There are many phrases that are regularly overheard in our house. Things like...
That's not fair!
She did it first!
Can we have chicken tonight?
and... MOM! We're out of toilet paper!
My children seem to go through a roll of toilet paper faster than a policeman can go through a box of doughnuts.
It's insane! How much paper do you really need? The Dragon is trying to be careful - she carefully counts out four squares each and every time. I don't know how careful The Princess is - only that she lectures The Dragon about how many squares to use. But yet, the toilet paper rapidly disappears from the roll.
We are beyond the days where a toddler might entertain himself by carefully lowering the end of the roll into the toilet, and watching the roll unwind as flushes the toilet.
We also do not own a cat, which might find the roll of TP quite fascinating to unroll.

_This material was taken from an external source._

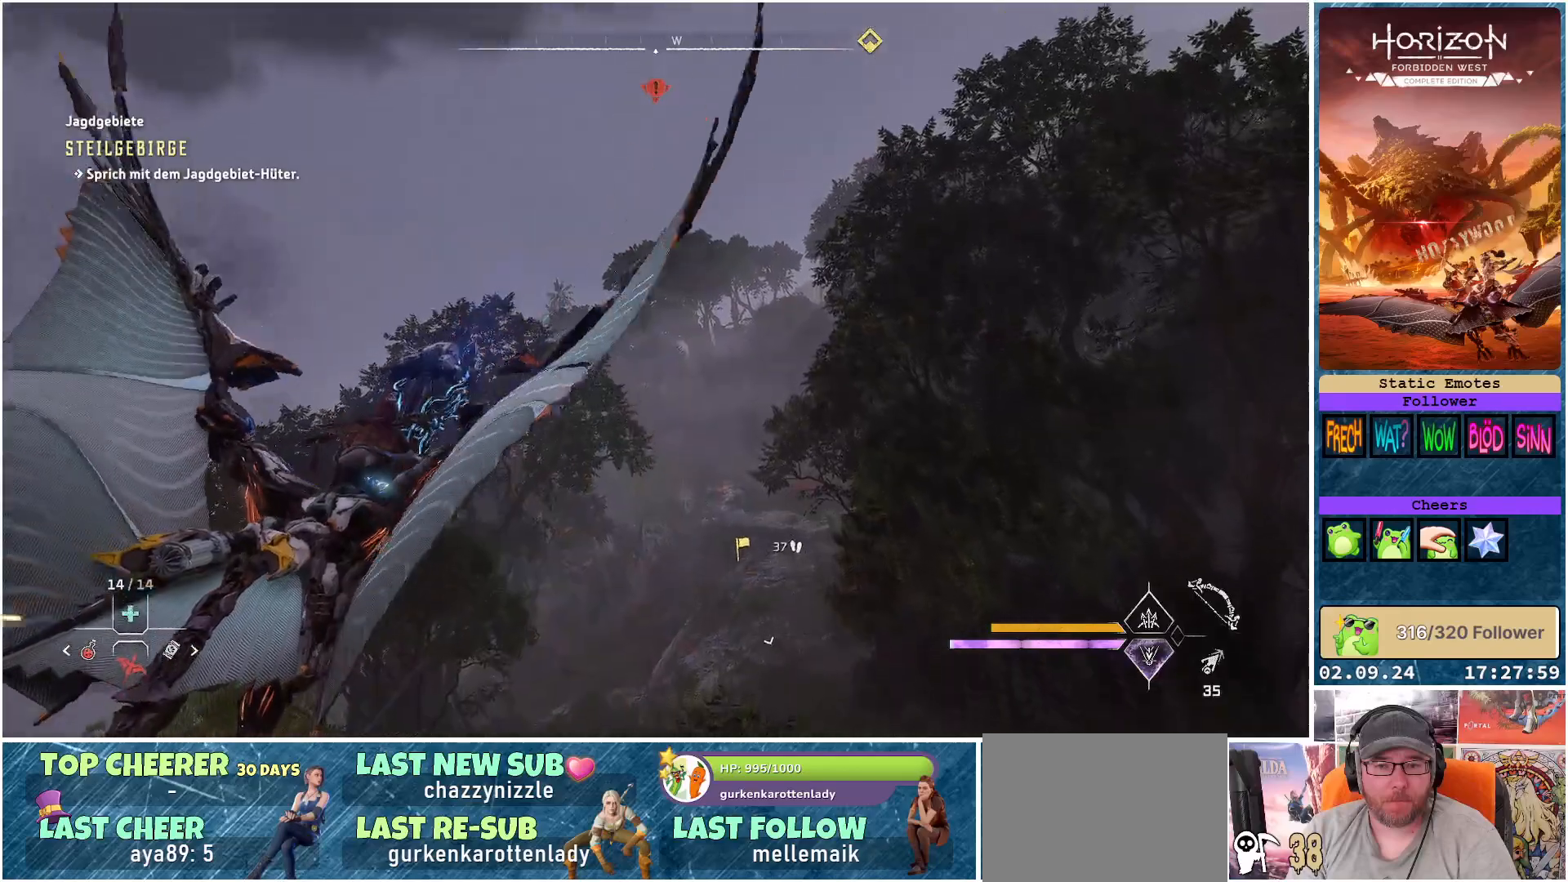
{"buttons": ["A"], "left_stick": "down", "right_stick": "center", "events": []}
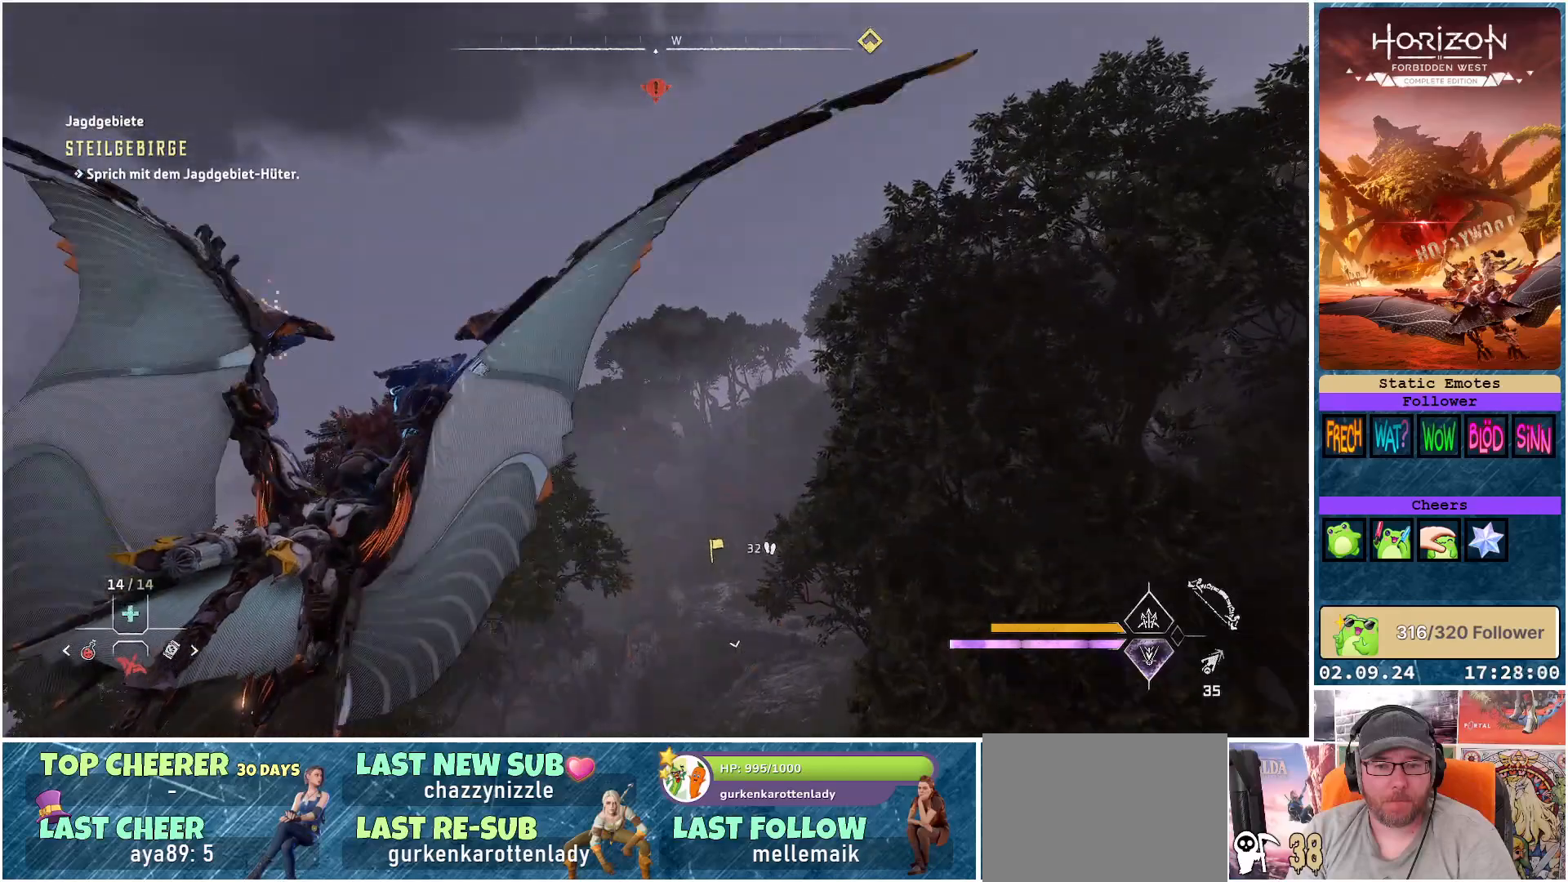
{"buttons": [], "left_stick": "down", "right_stick": "center", "events": [[350, "A", "up"]]}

There is only one thing left to assume - someone is sneaking out in the middle of the night with our toilet paper with the sole intent of decorating someone's house.
Seriously, what else could it be?
Sadly, my days of toilet papering are over.
My first experience with it was during the summer with my church youth group. It was a hot sunny day. We were waiting on the front lawn of one of our leaders homes awaiting to attend some activity or another, and they were late. Really late. We were bored. And we all lived nearby. What to do, what to do? Oh yes! Run home, get some toilet paper, and get busy. Their house and tree were sufficiently decorated by the time they finally arrived. And we were all sitting on their lawn, quite proud of our creativity. Thankfully, they had a sense of humor. :)
I also went toilet papering during several 'church' sleepovers. We usually headed for the home of the leader who chose NOT to attend the sleepover. The best part about these toilet papering events was that the OTHER leaders actually went with us. It's true.
And then there was the one time that I cleverly climbed out of my bedroom window to meet some friends to go toilet papering. Only one other friend showed up, but that didn't stop us. We decided to toilet paper the home of someone whose kids we hated to babysit. The kids were terrors, the parents were in denial, and they paid horribly. The next day, one of our acquaintances who knew about 'the plan' asked if we visited this families home. We tried to deny it, but we're quite proud to admit it when he told us that he had received back pay for about two months of baby-sitting because this family thought that HE had been the one to attack their home. Who knew that toilet papering could be a good deed? :)
The only time that I went toilet papering that I ever regretted it was during the summer after I had graduated high school. A bunch of us decided that it would be fun to decorate our AP English teacher's house. The motive was 'revenge' but in truth, I really liked her. I went, but I only pretended to decorate her home. I didn't have the courage to stand up to peer pressure, but I didn't really want to do it. I almost went back the next morning to help her clean up her yard - but again, I was too afraid. Ironically, that was the last time I ever participated in this sport.
So, if it's not me... who is the toilet paper theif? I'll leave it to your imagination.
1 Comments:
I found a lovely three ply toilet paper at the store, but when I brought it home, it seemed that the toilet paper monster LOVED it. The sheets were so puffed up that there were very few on the roll compared to normal rolls, and I was changing it several times a week.